**STATED PROBLEM:**
Can you copy every line of the records below word for word, leaving out the pictures?

**LISTED ENTRIES:**
[start]
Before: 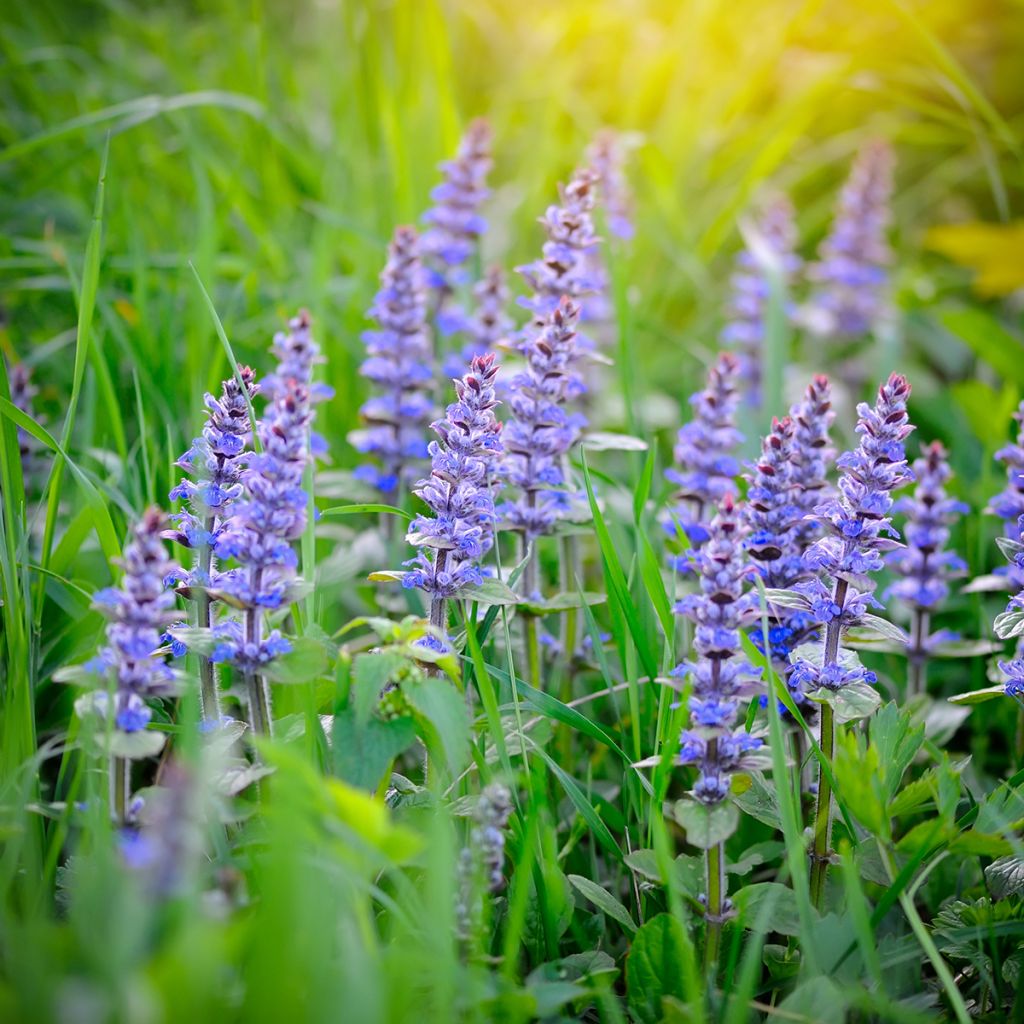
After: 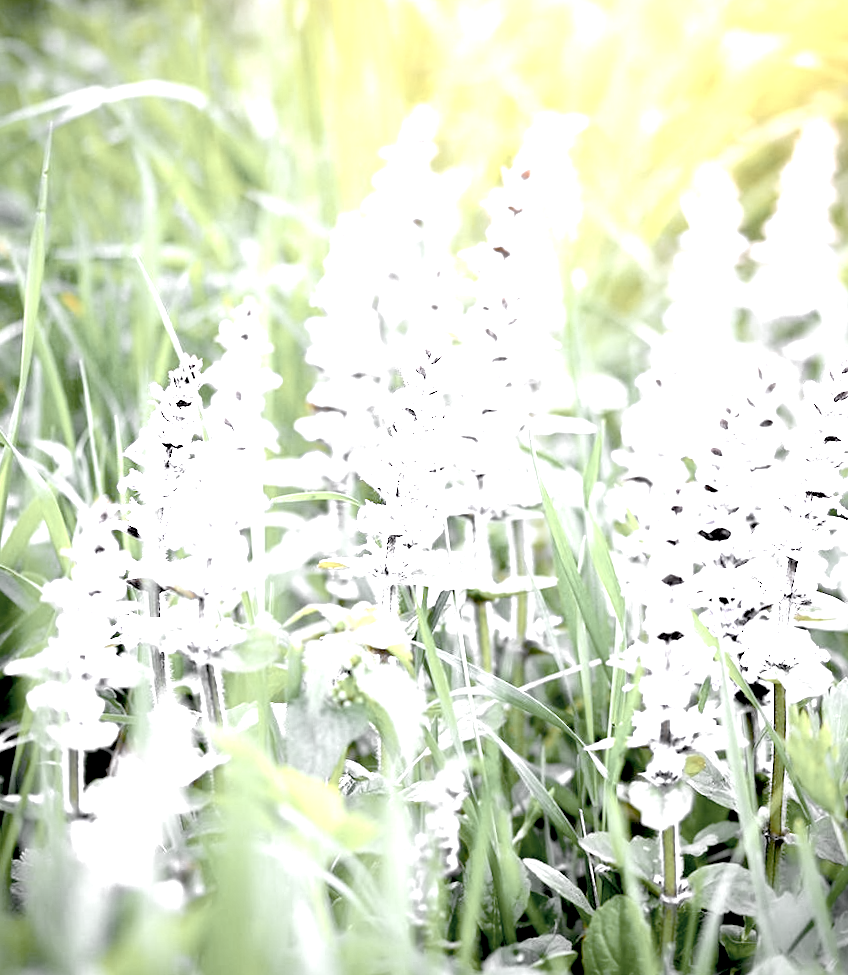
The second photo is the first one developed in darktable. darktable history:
exposure: black level correction 0.016, exposure 1.774 EV, compensate highlight preservation false
white balance: red 1.042, blue 1.17
crop and rotate: angle 1°, left 4.281%, top 0.642%, right 11.383%, bottom 2.486%
color zones: curves: ch0 [(0, 0.613) (0.01, 0.613) (0.245, 0.448) (0.498, 0.529) (0.642, 0.665) (0.879, 0.777) (0.99, 0.613)]; ch1 [(0, 0.035) (0.121, 0.189) (0.259, 0.197) (0.415, 0.061) (0.589, 0.022) (0.732, 0.022) (0.857, 0.026) (0.991, 0.053)]
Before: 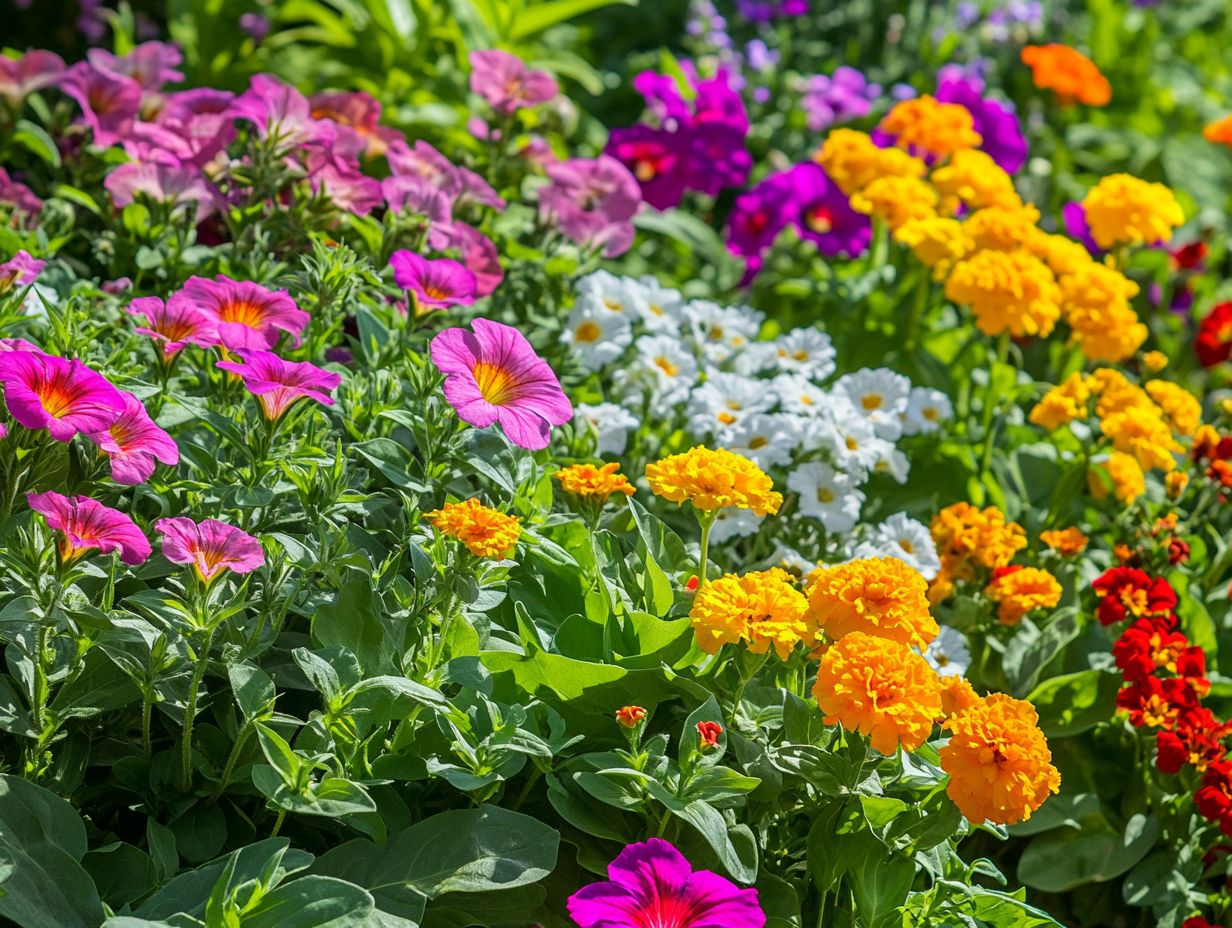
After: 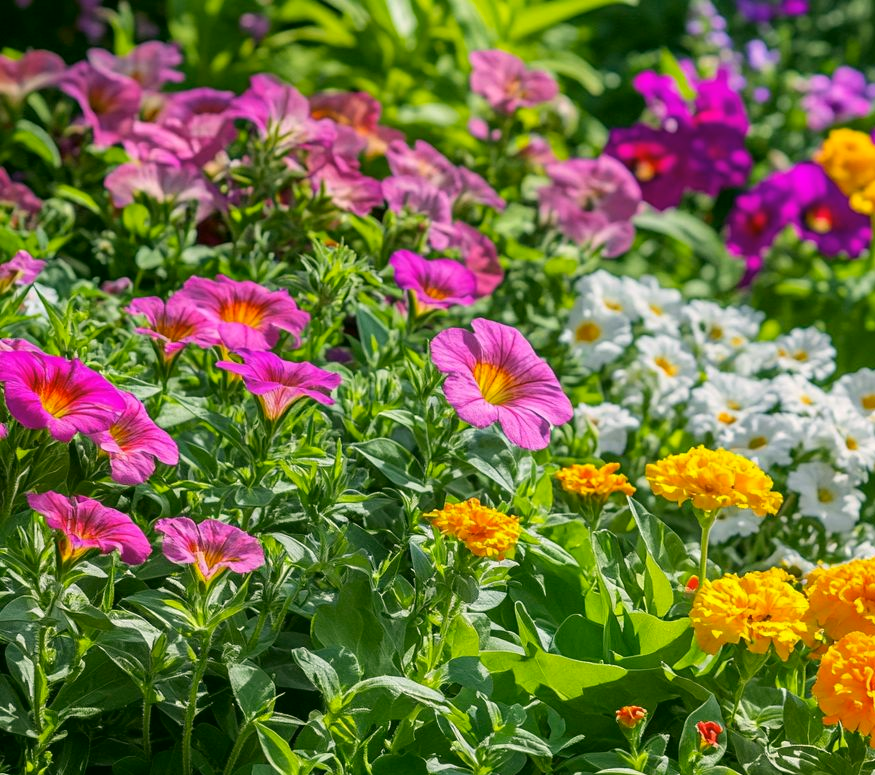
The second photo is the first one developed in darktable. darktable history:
[end]
**RESPONSE TO THE TASK:**
Before: 
After: 
The second photo is the first one developed in darktable. darktable history:
exposure: black level correction 0.016, exposure 1.774 EV, compensate highlight preservation false
white balance: red 1.042, blue 1.17
crop and rotate: angle 1°, left 4.281%, top 0.642%, right 11.383%, bottom 2.486%
color zones: curves: ch0 [(0, 0.613) (0.01, 0.613) (0.245, 0.448) (0.498, 0.529) (0.642, 0.665) (0.879, 0.777) (0.99, 0.613)]; ch1 [(0, 0.035) (0.121, 0.189) (0.259, 0.197) (0.415, 0.061) (0.589, 0.022) (0.732, 0.022) (0.857, 0.026) (0.991, 0.053)]
Before: 
After: 
The second photo is the first one developed in darktable. darktable history:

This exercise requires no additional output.